If DMs have only 1 Skill Encounter and 5 Combat Encounters , 16% of the time you are in a Skill Encounter, 83% fighting.
Now --- same choice in front of the PCs and it is doubtful they will pick something that helps them beat a skill challenge.
I am not saying that players should be up against skill challenges half the time, but increasing the massive chasm of difference in time spent on skill challenges would encourage the players to start focusing on skills as much as their damage rolls.
The problem is not so much the % time, but the consequence of failure. You fail combat, you die, you fail skill challenge, you might lose a surge or two.
I think more skill challenges (or even just required checks) during combat (that can lead to that combat failure), might give players a reason to pay more attention to skills. If each combat has a purpose, it's not difficult to come up with skill uses during combat, terrain features, hazards, traps, or otherworldly entities are all going to be serious threats.
But even that, is not going to be sufficient if players can succeed without paying attention to their skills anyway.
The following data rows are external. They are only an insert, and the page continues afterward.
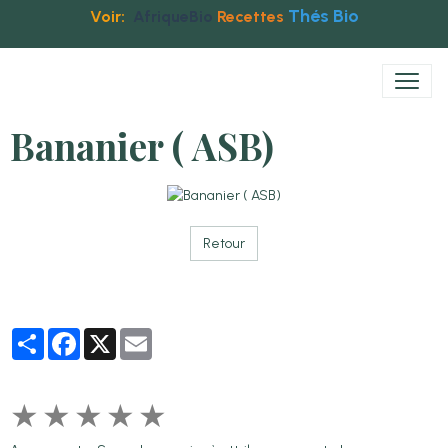
Thés Bio
Voir:
AfriqueBio
Recettes
Bananier ( ASB)
Retour
Partager
Facebook
X
Email
★
★
★
★
★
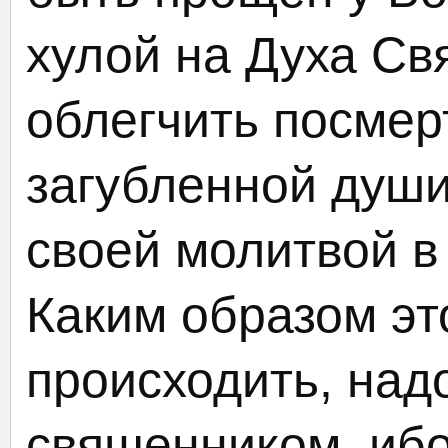
хулой на Духа Свя
облегчить посмер
загубленной души
своей молитвой в
Каким образом эт
происходить, над
священником, иб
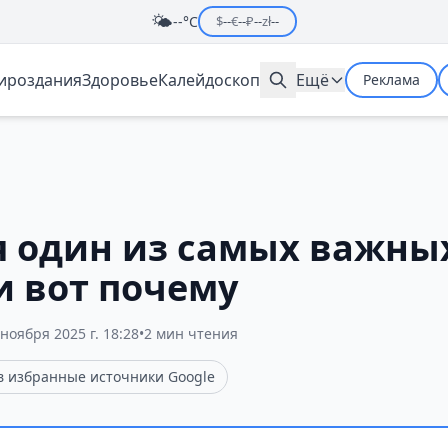
🌤️
--°C
$
--
€
--
₽
--
zł
--
мироздания
Здоровье
Калейдоскоп
Ещё
Реклама
я один из самых важны
 и вот почему
 ноября 2025 г. 18:28
•
2 мин чтения
 в избранные источники Google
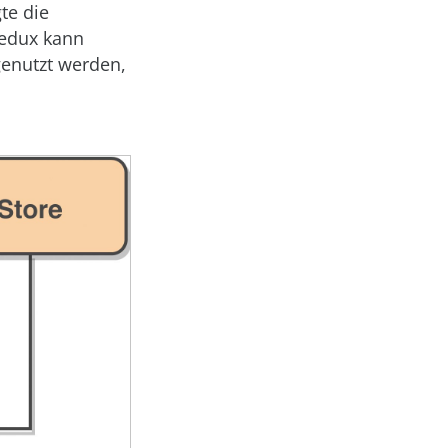
te die
Redux kann
enutzt werden,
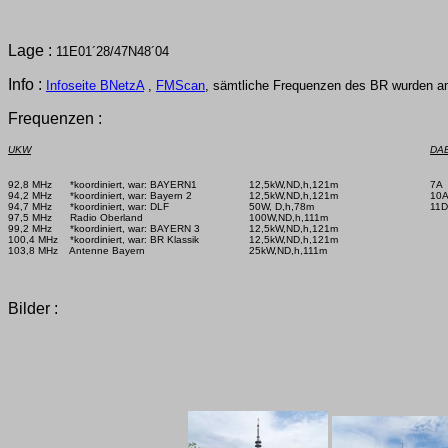
Lage :
11E01´28/47N48´04
Info :
Infoseite BNetzA
,
FMScan
, sämtliche Frequenzen des BR wurden a
Frequenzen :
UKW
DA
92,8 MHz      *koordiniert, war: BAYERN1

12,5kW,ND,h,121m

7A  
94,2 MHz      *koordiniert, war: Bayern 2

12,5kW,ND,h,121m

10A
94,7 MHz      *koordiniert, war: DLF

50W, D,h,78m

11D 
97,5 MHz      Radio Oberland

100W,ND,h,111m

99,2 MHz      *koordiniert, war: BAYERN 3

12,5kW,ND,h,121m

100,4 MHz    *koordiniert, war: BR Klassik

12,5kW,ND,h,121m

103,8 MHz    Antenne Bayern

25kW,ND,h,111m

Bilder :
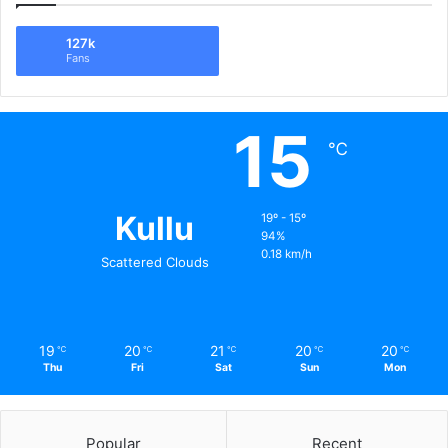
127k
Fans
15
℃
Kullu
19º - 15º
94%
0.18 km/h
Scattered Clouds
19
20
21
20
20
℃
℃
℃
℃
℃
Thu
Fri
Sat
Sun
Mon
Popular
Recent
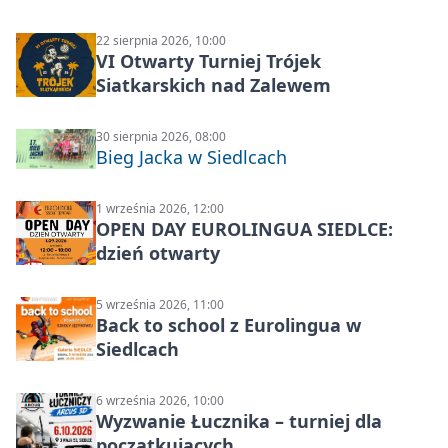
22 sierpnia 2026, 10:00
VI Otwarty Turniej Trójek
Siatkarskich nad Zalewem
30 sierpnia 2026, 08:00
Bieg Jacka w Siedlcach
1 września 2026, 12:00
OPEN DAY EUROLINGUA SIEDLCE:
dzień otwarty
5 września 2026, 11:00
Back to school z Eurolingua w
Siedlcach
6 września 2026, 10:00
Wyzwanie Łucznika – turniej dla
początkujących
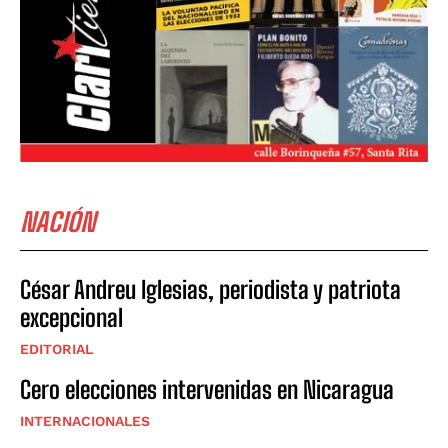
NACIÓN
César Andreu Iglesias, periodista y patriota
excepcional
EDITORIAL
Cero elecciones intervenidas en Nicaragua
INTERNACIONALES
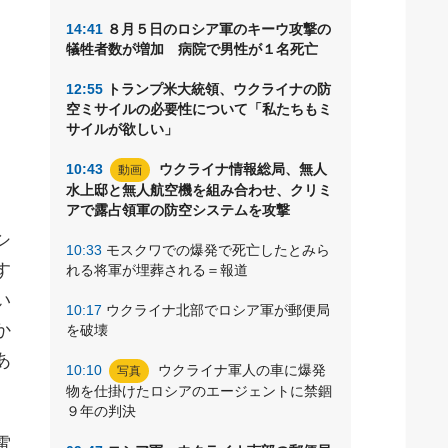
14:41
８月５日のロシア軍のキーウ攻撃の
犠牲者数が増加 病院で男性が１名死亡
国
12:55
トランプ米大統領、ウクライナの防
な
空ミサイルの必要性について「私たちもミ
サイルが欲しい」
10:43
ウクライナ情報総局、無人
動画
水上邸と無人航空機を組み合わせ、クリミ
アで露占領軍の防空システムを攻撃
シ
10:33
モスクワでの爆発で死亡したとみら
す
れる将軍が埋葬される＝報道
い
10:17
ウクライナ北部でロシア軍が郵便局
か
を破壊
あ
10:10
ウクライナ軍人の車に爆発
写真
物を仕掛けたロシアのエージェントに禁錮
９年の判決
電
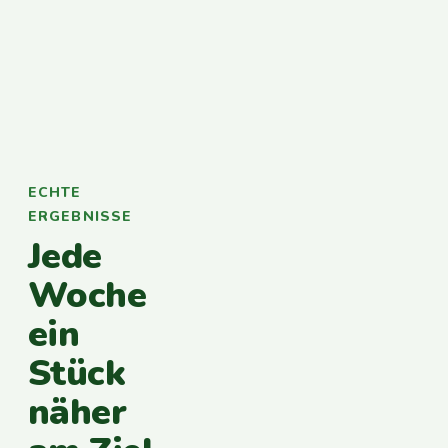
ECHTE
ERGEBNISSE
Jede
Woche
ein
Stück
näher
So ultimately, you have to create situations where the PC's fail, and when they look back at their failure to figure out what went wrong, the answer shouldn't be "we didn't deal enough damage", or "we didn't have enough healing". If the answer is "we couldn't succeed on a thievery or dungeoneering check" then, and only then is the mission accomplished, and you might have some players beginning to think about bolstering skills.
I don't know if all that effort is worth it. It might just be best to let players pick what they want to pick. Forcing skill focus down their throat is not in the best interest of "fun". But if a player does pick skill focus, I would almost feel obligated to make sure it comes into play.